> _Text section_:
=-=-=-=-=
Shady Nasty's 'AA' is a reality-blurring trip into mental health & tension

2 February 2020 | 1:27 pm | Alex Sievers
Originally Appeared In

'AA' is the third single from the band's forthcoming EP, 'Bad Posture,' which drops February 21st.

'AA' is the third single from Shady Nasty's forthcoming EP, 'Bad Posture,' out February 21st.



Sydney's Shady Nasty are set to have a mighty fine 2020. With an Australian trek happening later this month, seeing the group appear at Wollongong's Farmer & The Owl Festival, as well as hitting up New York's New Colossus festival and SXS in March to mark their first-ever international appearances, the only direction for this weird alternative Aussie three-piece is upward.

Don't miss a beat with our FREE daily newsletter

The trio's new EP, 'Bad Posture,' arriving February 21st via Royal Mountain Records and Inertia Music, has already had three of its dark, distorted jams released - 'Jewellery' way back in 2018, the terrifically vulnerable 'Get Buff' last year, and now 'AA' - with the EP's final song, '77SUNK,' yet to be released.

In a presser for their latest deep-dive into the topic of mental health, the band shared that 'AA' is about a "...band member speak to his declining mental health after a painful lung operation. Sinking untold hours into FPS and RPG video games during his recovery, his grip on reality begins to slip.”
=-=-=-=-=
> _Record set_:
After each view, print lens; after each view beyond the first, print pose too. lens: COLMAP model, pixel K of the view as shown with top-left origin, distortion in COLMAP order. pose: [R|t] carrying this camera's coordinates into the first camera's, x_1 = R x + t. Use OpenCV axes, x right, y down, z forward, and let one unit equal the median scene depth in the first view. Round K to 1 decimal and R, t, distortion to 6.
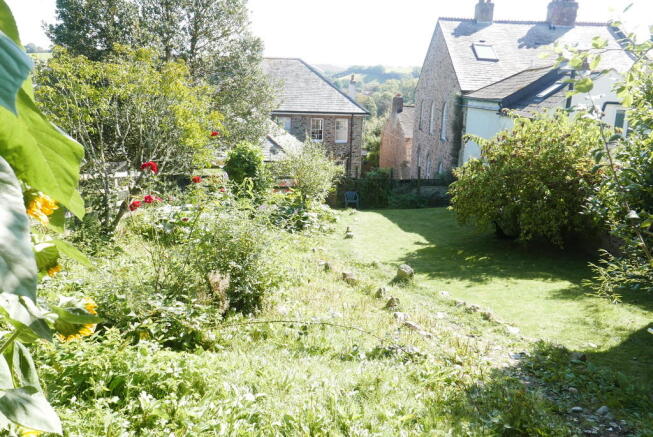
lens RADIAL K [[548.4, 0, 331.8], [0, 548.4, 219.4], [0, 0, 1]] dist [-0.008413, -0.006939]
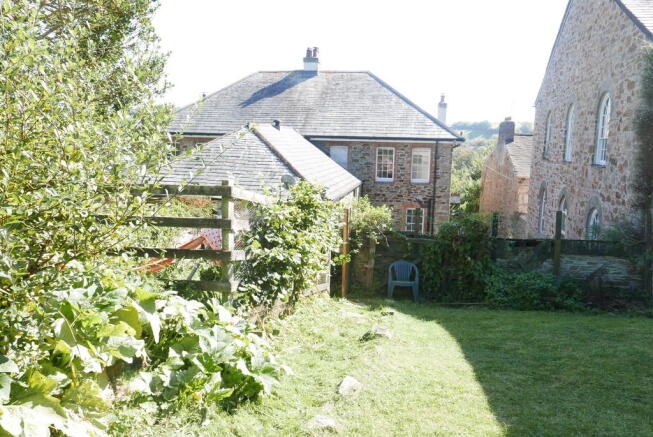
lens RADIAL K [[548.4, 0, 325.7], [0, 548.4, 214.9], [0, 0, 1]] dist [-0.008413, -0.006939]
pose [[0.980621, 0.023066, -0.194553, 0.105391], [-0.044360, 0.993396, -0.105817, -0.066400], [0.190827, 0.112397, 0.975168, 0.928273]]
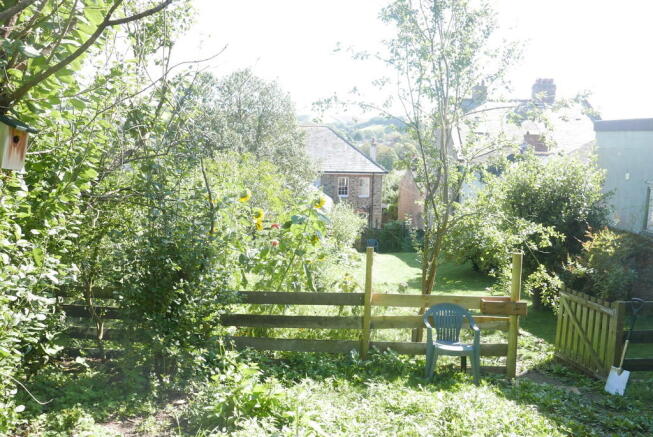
lens RADIAL K [[548.4, 0, 326.0], [0, 548.4, 220.5], [0, 0, 1]] dist [-0.008413, -0.006939]
pose [[0.998648, -0.006298, -0.051597, -0.010267], [0.001840, 0.996293, -0.086002, 0.026646], [0.051947, 0.085791, 0.994958, -0.472860]]
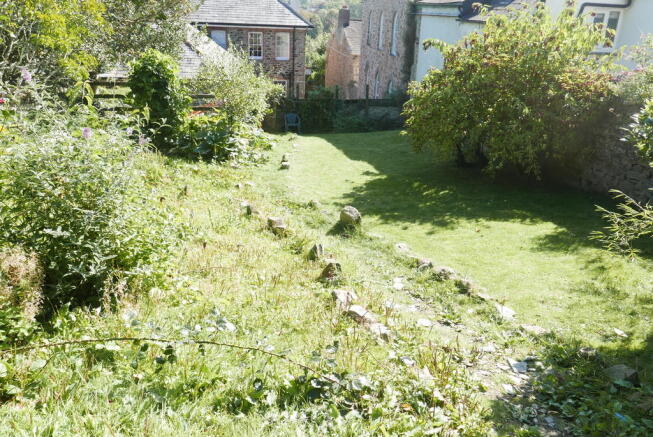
lens RADIAL K [[548.4, 0, 331.3], [0, 548.4, 220.7], [0, 0, 1]] dist [-0.008413, -0.006939]
pose [[0.995565, -0.023346, 0.091129, 0.024581], [0.010430, 0.990138, 0.139704, -0.003821], [-0.093492, -0.138134, 0.985991, 0.160525]]
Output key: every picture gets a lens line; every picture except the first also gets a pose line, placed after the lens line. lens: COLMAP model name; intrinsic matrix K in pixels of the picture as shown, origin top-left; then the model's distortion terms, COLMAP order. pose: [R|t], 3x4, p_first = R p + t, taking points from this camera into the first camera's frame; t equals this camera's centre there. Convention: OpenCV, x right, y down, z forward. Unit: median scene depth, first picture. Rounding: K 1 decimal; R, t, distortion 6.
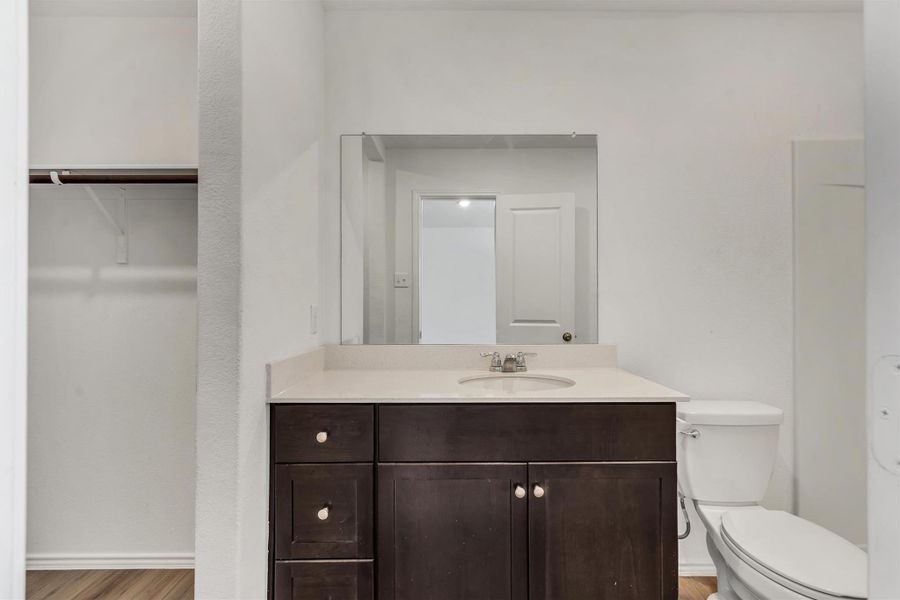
lens RADIAL K [[409.9, 0, 460.9], [0, 409.9, 299.9], [0, 0, 1]] dist [0.000317, -0.000249]
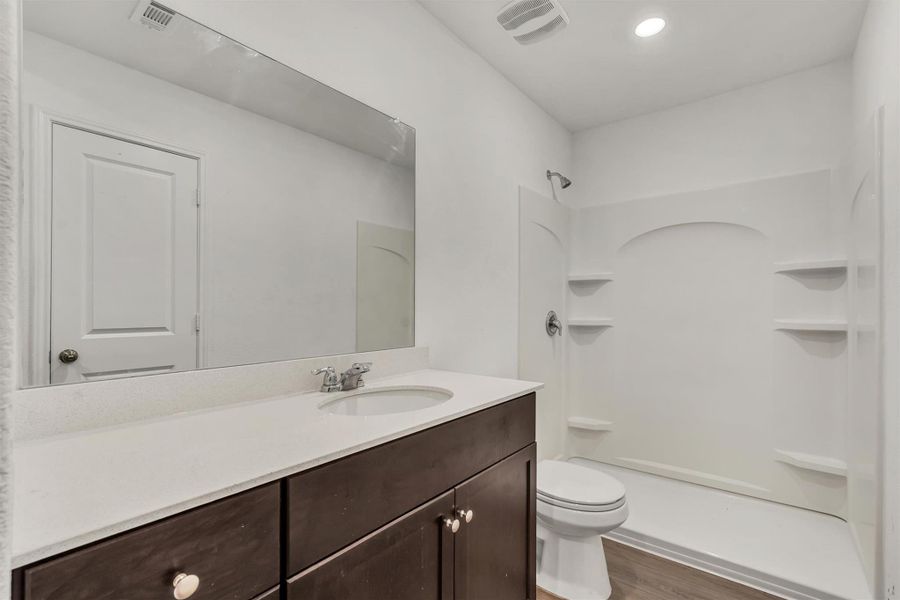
lens RADIAL K [[409.9, 0, 460.9], [0, 409.9, 299.9], [0, 0, 1]] dist [0.000317, -0.000249]
pose [[0.622988, 0.007872, 0.782192, -0.503822], [-0.001778, 0.999961, -0.008647, 0.009849], [-0.782230, 0.003996, 0.622977, 0.449996]]
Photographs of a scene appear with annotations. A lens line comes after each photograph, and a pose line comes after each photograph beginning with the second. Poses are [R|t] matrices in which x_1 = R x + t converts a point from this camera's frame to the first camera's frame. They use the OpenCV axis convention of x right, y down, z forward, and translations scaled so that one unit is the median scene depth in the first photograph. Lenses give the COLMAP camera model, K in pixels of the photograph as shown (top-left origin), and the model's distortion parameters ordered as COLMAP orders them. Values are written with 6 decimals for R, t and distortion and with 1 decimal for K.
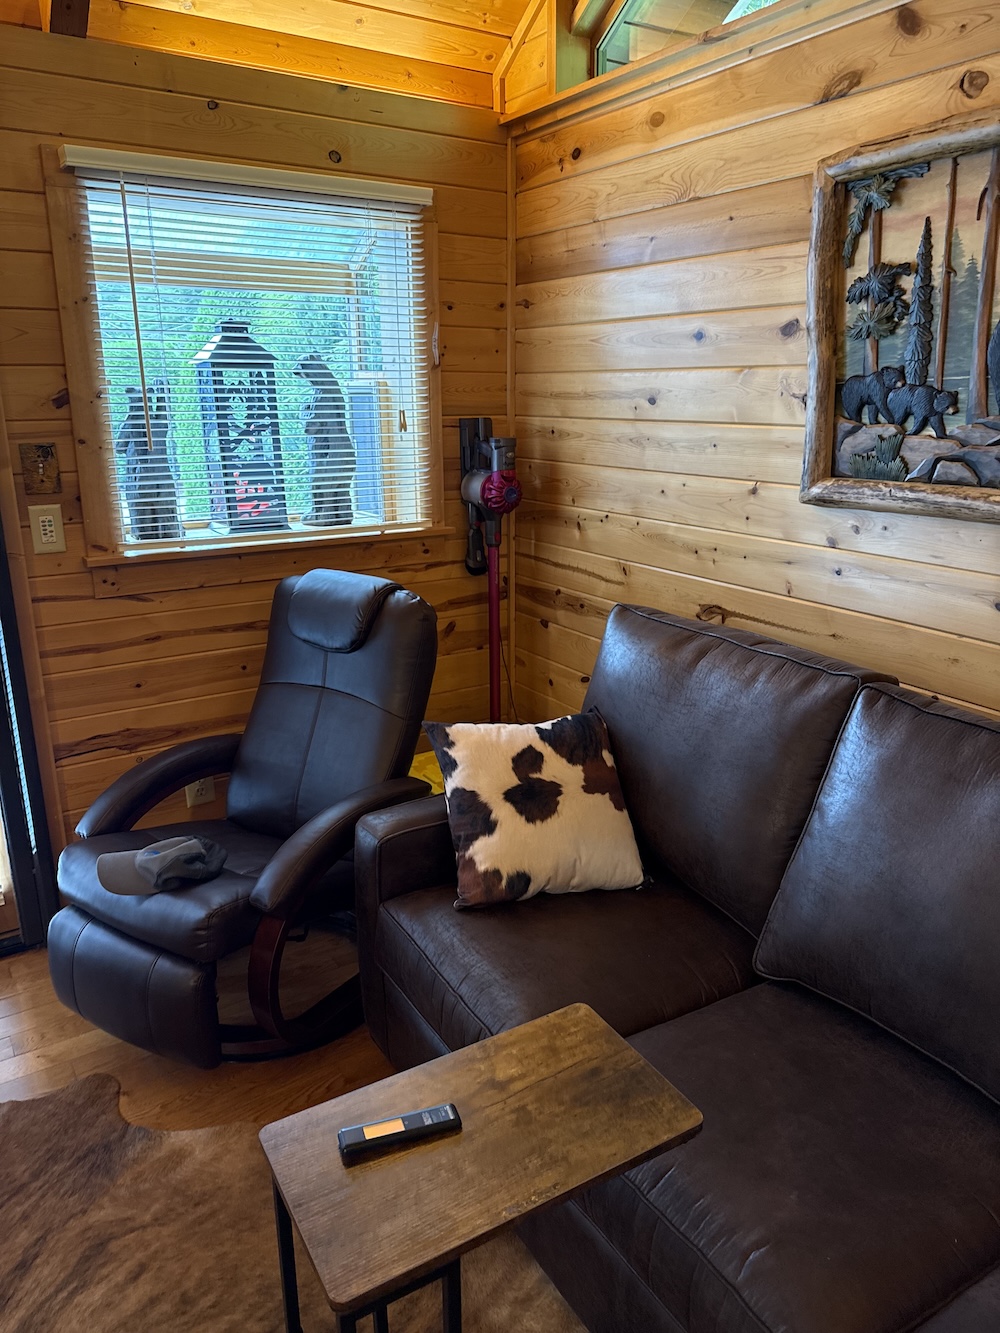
lens RADIAL K [[943.4, 0, 518.2], [0, 943.4, 665.9], [0, 0, 1]] dist [0.070109, -0.096334]
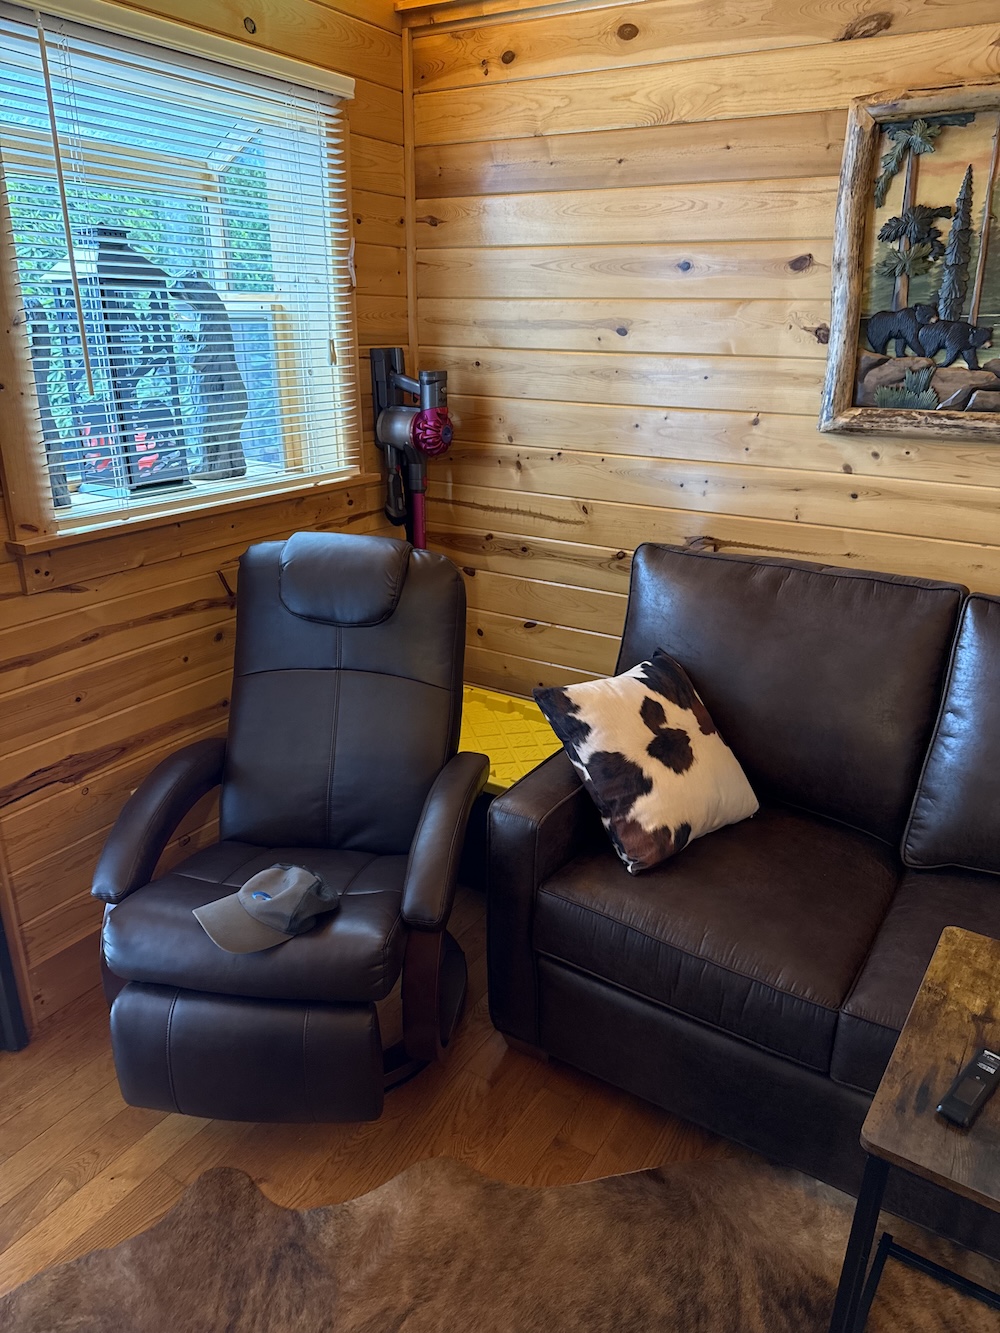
lens RADIAL K [[949.4, 0, 532.1], [0, 949.4, 671.1], [0, 0, 1]] dist [0.029329, -0.033674]
pose [[0.901328, -0.140229, 0.409809, -0.466792], [0.109308, 0.989159, 0.098062, -0.047649], [-0.419117, -0.043591, 0.906885, 0.159053]]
=-=-=-=-=
> _Activity list_:
1. Print the part of the Shady Nasty article starting with "2 February 2020" and going on through "drops February 21st.".
2. Decide whether each statement agrees with the Shady Nasty article, answering yes or no and quoting the deciding words: (a) The EP 'Bad Posture' comes out on February 21st. (b) 'AA' is the second single from the EP. (c) The song '77SUNK' has already been released.

> _Responses by task_:
1.
2 February 2020 | 1:27 pm | Alex Sievers
Originally Appeared In

'AA' is the third single from the band's forthcoming EP, 'Bad Posture,' which drops February 21st.

2.
(a) Yes: "'AA' is the third single from Shady Nasty's forthcoming EP, 'Bad Posture,' out February 21st."
(b) No: "'AA' is the third single from the band's forthcoming EP"
(c) No: "with the EP's final song, '77SUNK,' yet to be released"